What is asked = Show every line in the items below that contains the word "colour".

╭─ The input

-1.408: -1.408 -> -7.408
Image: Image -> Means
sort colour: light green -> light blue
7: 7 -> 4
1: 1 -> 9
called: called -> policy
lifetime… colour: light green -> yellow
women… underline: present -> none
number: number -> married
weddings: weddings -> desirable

╰─

Correct response =
sort colour: light green -> light blue
lifetime… colour: light green -> yellow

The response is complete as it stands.